Ad-eIF5A-shRNA transduction provided the most effective means to deplete eIF5A, with nearly 100% infection of HeLa cells. However, due to the long half-life of eIF5A, it took nearly 72 hours to deplete eIF5A below 10% of the control level and the proteomic changes appeared to be delayed. Inhibition of growth was also delayed, starting around 48 h of eIF5A shRNA treatment, when eIF5A is reduced to 25% of normal level. This finding is consistent with the notion that eIF5A is a stable protein that exists in large excess over the minimum level required for normal growth in mammalian cells. Furthermore, eIF5A is not a general translation factor, but appears to regulate the translation of only a subset of mRNAs18,38. In view of these features of eIF5A and the long average half-life (20 h) of HeLa cell proteins39, it is not surprising that a relatively small number of proteins were significantly altered in level (protein ratio ≥1.5 or ≤0.66, p-value < 0.05) at 72 h. However, proteome changes were markedly enhanced at 96 h of eIF5A shRNA treatment. Although maximum variance in iTRAQ data was observed at 120 h of adenoviral transduction, we did not include this data for further analyses, because of potential secondary effects associated with prolonged depletion of eIF5A. In this regard, it is not possible to segregate the primary effects of eIF5A depletion from indirect secondary effects, as depletion of eIF5A takes a long time and is accompanied by inhibition of cellular growth. Furthermore, the cellular proteome can be altered by changes not only in synthesis rate of individual proteins, but also by changes in their turnover rates.

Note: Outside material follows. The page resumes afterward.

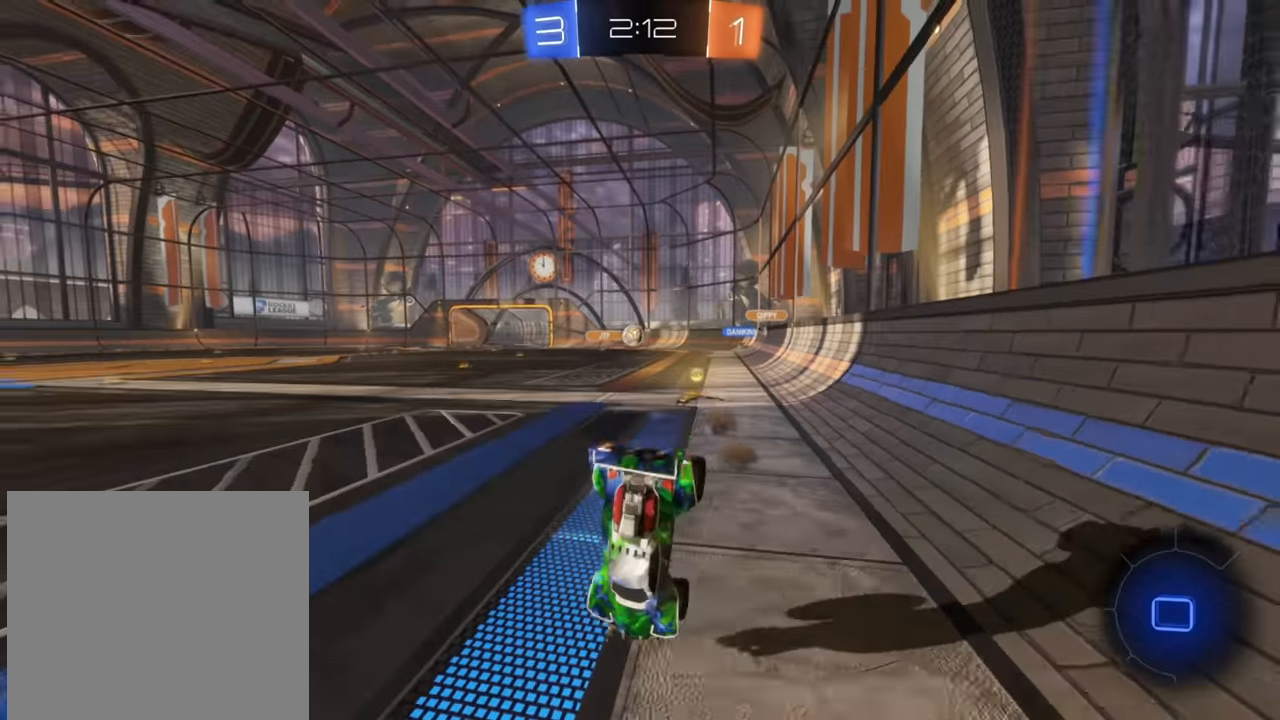
{"buttons": ["R2"], "left_stick": "center", "right_stick": "center", "events": [[33, "left_stick", "up-left"], [116, "Y", "down"], [183, "Y", "up"], [450, "left_stick", "center"]]}
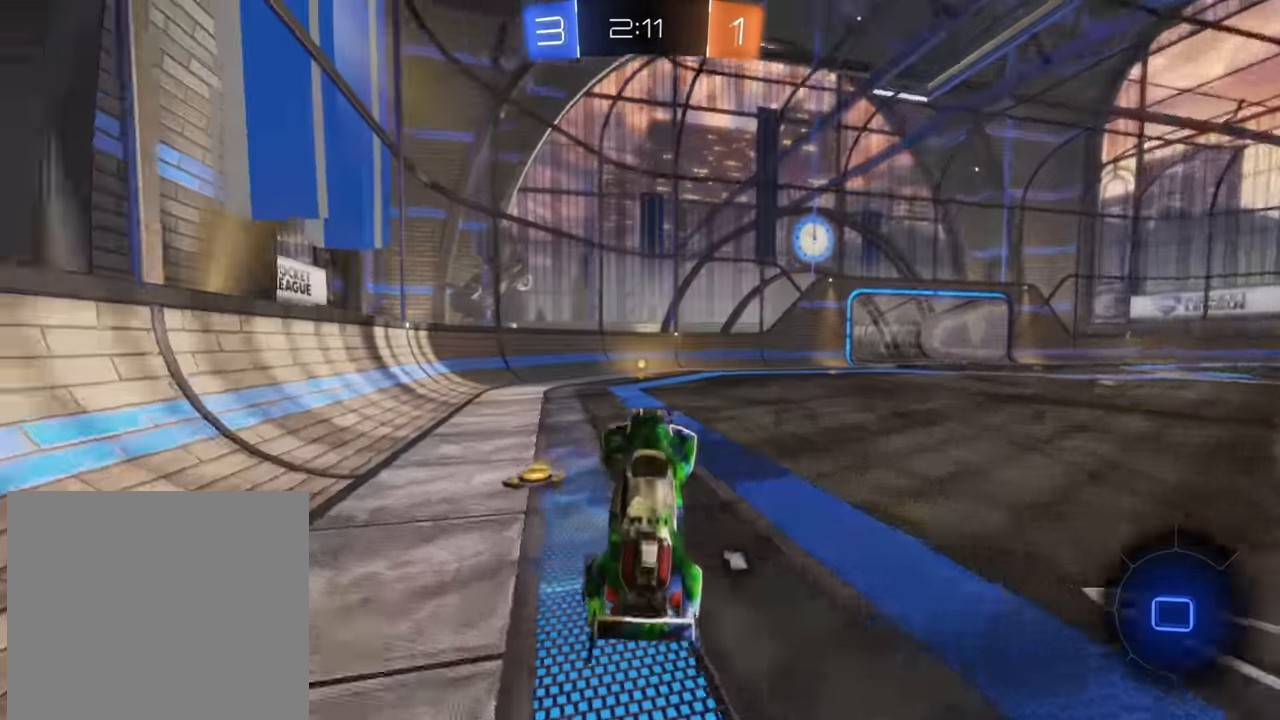
{"buttons": ["R2"], "left_stick": "center", "right_stick": "center", "events": [[300, "Y", "down"], [350, "Y", "up"]]}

The ontology classification and functional interaction networks revealed over-representation of proteins (significantly altered in levels upon eIF5A depletion) in the ‘protein folding’ and ‘response to unfolded proteins’ categories, as two major associated biological processes. Accumulation of unfolded or misfolded proteins in the lumen of the ER leads to the activation of UPR that plays a critical role in restoring homeostasis40. In case of canonical UPR, the cells respond to ER stress by three pathways: i) halting protein translation, ii) proteasomal degradation of misfolded proteins and iii) activation of the signaling pathways that lead to increase the production of molecular chaperones involved in protein folding. If the above objectives are not met within a certain time span, cells may undergo apoptosis. In the eIF5A-depleted cells, increased level of the chaperone proteins persisted up to 120 h of Ad-eIF5A-shRNA transduction (data not shown). p50-ATF6 was highly up-regulated at all time points and this probably led to the increased levels of general chaperones such as HSPE1, HSPD1/Hsp60, HSPA8, HSPA1A/Hsp70 and ER specific chaperones like HSPA5/Bip (Grp78), HSP90B1, Calreticulin, Calnexin, HSP90B1(Grp94) that were observed in iTRAQ data and validated by western blotting. We also observed an increase in phos-IRE1-α at 24–72 h of Ad-eIF5A-shRNA transduction, without a notable increase in IRE1- α or PERK. In this regard, eIF5A depletion-induced UPR seems to be somewhat different from canonical UPR.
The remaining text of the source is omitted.